REQUIREMENT
In the listing below, find the line containing "I got to work" and the line containing "Freedom peeps in the past, I quickly obliged.". Repeat exactly those two lines and every line between them.
DATASET EXTRACT below:
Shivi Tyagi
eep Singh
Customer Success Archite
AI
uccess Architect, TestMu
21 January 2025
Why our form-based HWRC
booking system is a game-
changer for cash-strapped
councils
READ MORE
End of DATASET EXTRACT.
DATASET EXTRACT below:
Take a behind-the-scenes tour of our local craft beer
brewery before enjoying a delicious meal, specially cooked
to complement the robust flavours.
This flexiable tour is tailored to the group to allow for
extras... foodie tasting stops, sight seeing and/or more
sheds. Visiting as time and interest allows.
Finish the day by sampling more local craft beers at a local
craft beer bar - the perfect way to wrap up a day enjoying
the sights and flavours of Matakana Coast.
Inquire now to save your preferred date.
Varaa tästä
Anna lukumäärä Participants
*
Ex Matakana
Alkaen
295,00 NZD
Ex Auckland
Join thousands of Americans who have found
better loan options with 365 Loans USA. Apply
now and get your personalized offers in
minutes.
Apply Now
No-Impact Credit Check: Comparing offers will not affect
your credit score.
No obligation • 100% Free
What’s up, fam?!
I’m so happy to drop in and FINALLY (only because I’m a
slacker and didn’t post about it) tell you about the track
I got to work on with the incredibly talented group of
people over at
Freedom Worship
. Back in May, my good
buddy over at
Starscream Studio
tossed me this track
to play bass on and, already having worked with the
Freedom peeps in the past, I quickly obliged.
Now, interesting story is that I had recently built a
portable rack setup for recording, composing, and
End of DATASET EXTRACT.
REPLY TO THE EXERCISE
I got to work on with the incredibly talented group of
people over at
Freedom Worship
. Back in May, my good
buddy over at
Starscream Studio
tossed me this track
to play bass on and, already having worked with the
Freedom peeps in the past, I quickly obliged.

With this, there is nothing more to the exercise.